The case made the front page of the Big Apple’s two tabloids, the New York Post and Daily News. In reflecting on the matter, it really entailed several tragedies: The family’s pain over the discovery of Jesse’s vital organ, which they hand’r  even known was missing; the horror of the school mates that saw it; and the fact that there was no autopsy done on that brain.

After Jesse was killed in a car accident on Jan. 9, 2005, and his family agreed to an autopsy of the body the next day. The youth’s remains were picked up and a funeral was held three days later. What the Shipley family didn’t know was that Jesse’s brain was not with his body. 

The New York City Medical Examiner’s Office had kept Jesse’s brain to do tests on it, and that those tests were done a day or so after the field trip. Jesse’s family got a temporary restraining order to stop any additional tests on his brain, which was returned to them. 

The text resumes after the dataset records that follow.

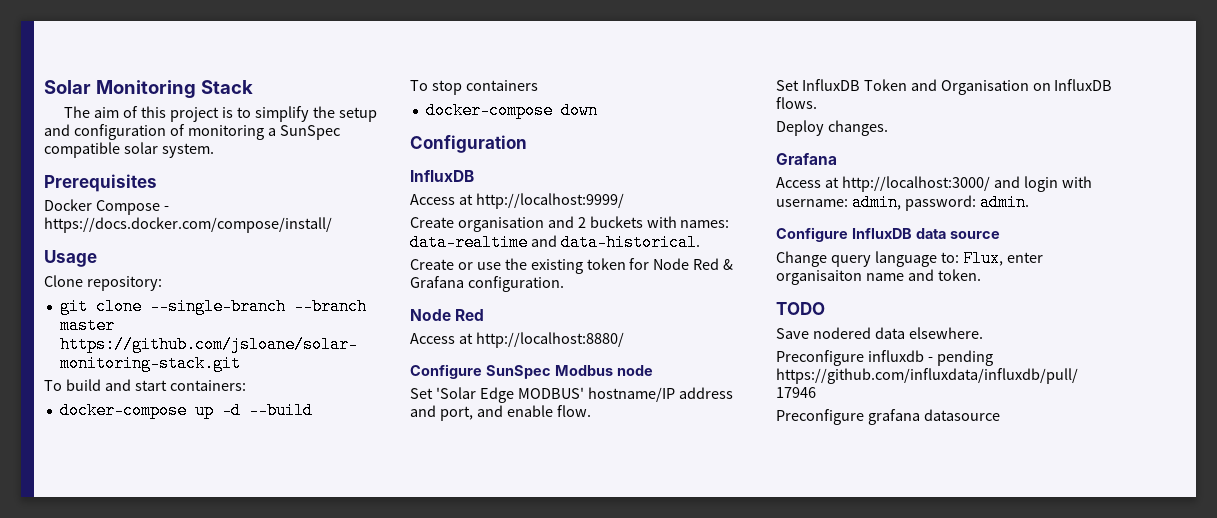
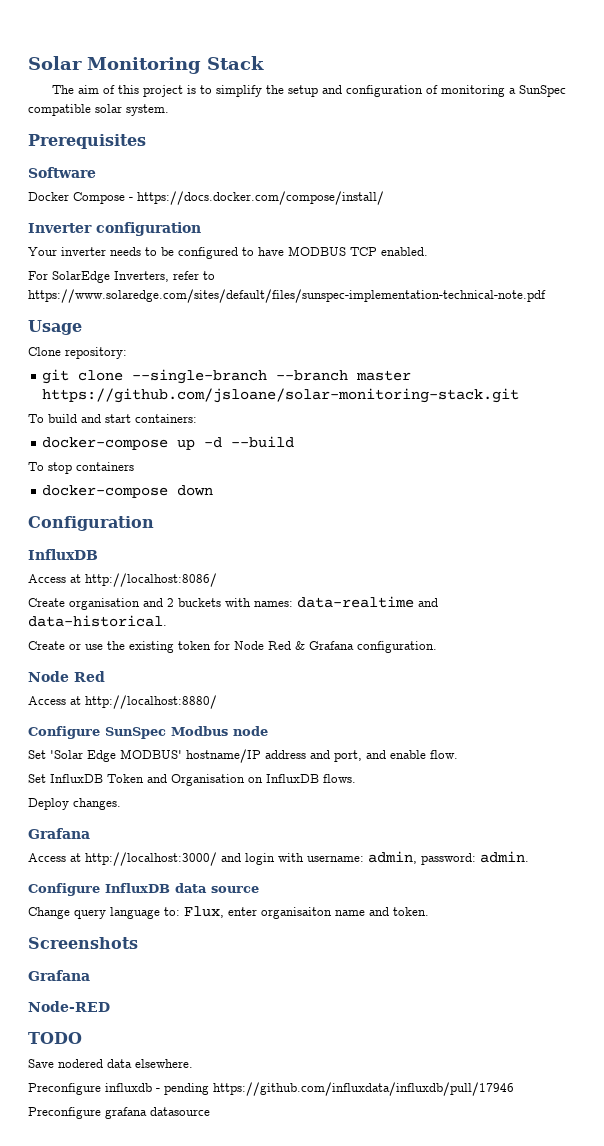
(157, 183) none -> [28,167,96,178] // Software
(332, 225) none -> [28,222,201,236] [28,246,428,259] [28,271,215,283] [28,289,546,303] // Inverter configuration // Your inverter needs to be configured to have MODBUS TCP enabled. // For SolarEdge Inverters, refer to https://www.solaredge.com/sites/default/files/sunspec-implementation-technical-note.pdf
[475,193,624,209] http://localhost:9999/ -> [85,573,217,587] http://localhost:8086/
(981, 275) none -> [28,937,138,949] [28,970,90,981] [28,1001,110,1012] // Screenshots // Grafana // Node-RED

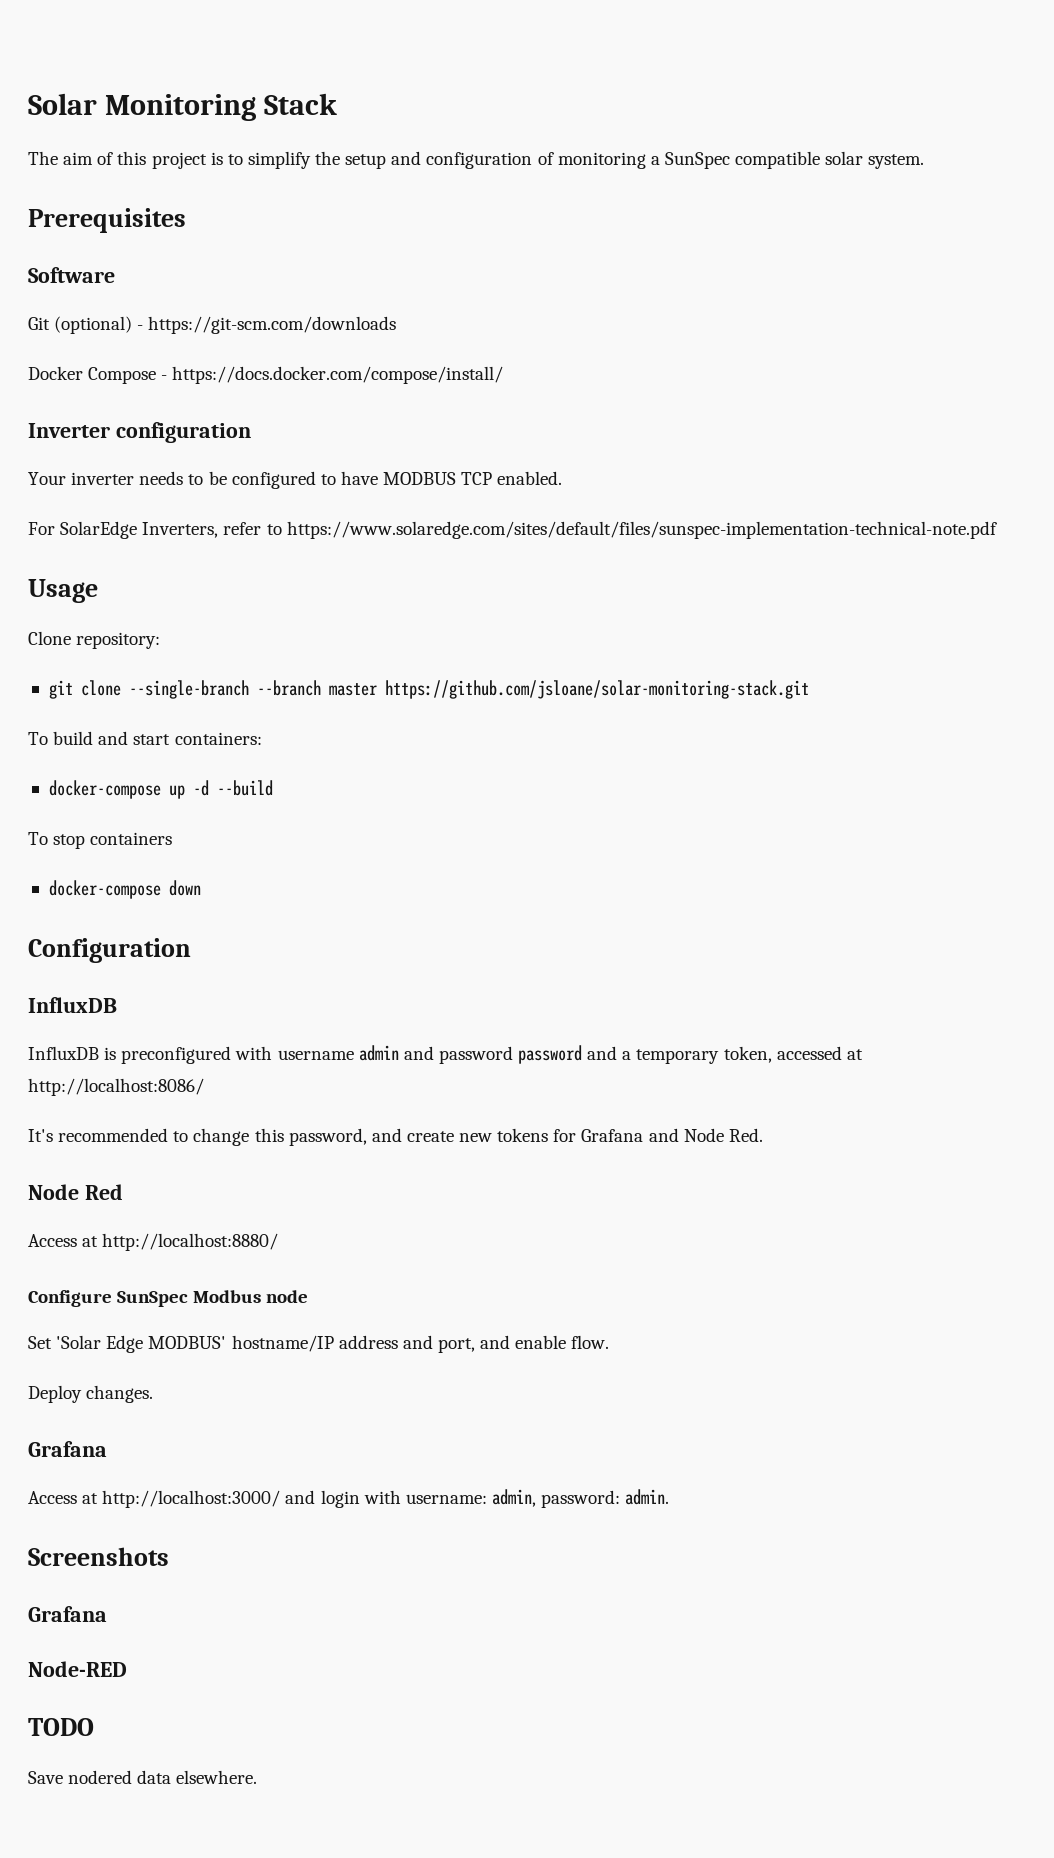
(96, 172) none -> [28,316,397,334] // Git (optional) - https://git-scm.com/downloads
[28,573,217,587] [28,596,438,610] [28,615,167,627] [28,641,437,653] Access at http://localhost:8086/ // Create organisation and 2 buckets with names: data-realtime and data-historical. // Create or use the existing token for Node Red & Grafana configuration. -> [28,1045,863,1064] [28,1078,204,1096] [28,1128,763,1146] InfluxDB is preconfigured with username admin and password password and a temporary token, accessed at http://localhost:8086/ // It's recommended to change this password, and create new tokens for Grafana and Node Red.
[28,774,356,786] // Set InfluxDB Token and Organisation on InfluxDB flows. -> (610, 1342) none
[28,883,259,896] [28,906,429,919] // Configure InfluxDB data source // Change query language to: Flux, enter organisaiton name and token. -> (670, 1497) none
[28,1082,514,1096] [28,1107,210,1119] // Preconfigure influxdb - pending https://github.com/influxdata/influxdb/pull/17946 // Preconfigure grafana datasource -> (258, 1777) none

It’s unclear what kind of tests the ME’s office did in fact do on the youth’s brain, or whether the coroner can keep those results, as his office is now being sued by Shipley’s family. The Shipley family filed a claim against New York City and the medical examiner’s office in March 2006, asking for damages for the improper handling of their son’s remains. 

I’ve been a vocal advocate of the need to have autopsie done more often on brains so that we learn more about the less traumative types of head injury, namely mild traumatic brain injury. 

With no sure-fire tests in existance now to detect the more subtle kinds of brain injury, we need all the clinical research done that we can. And the best research is examining an actual brain. Having an accurate gauge on brain injury is particularly important in terms of the future treatment of the thousands of U.S. troops who have suffered concussions in the wars in Iraq and Afghanistan.   

 We could have had that research opportunity with young Jesse’s brain, if the New York coroner hadn’t violated the rules by spiriting away the brain of a family’s loved one without its permission.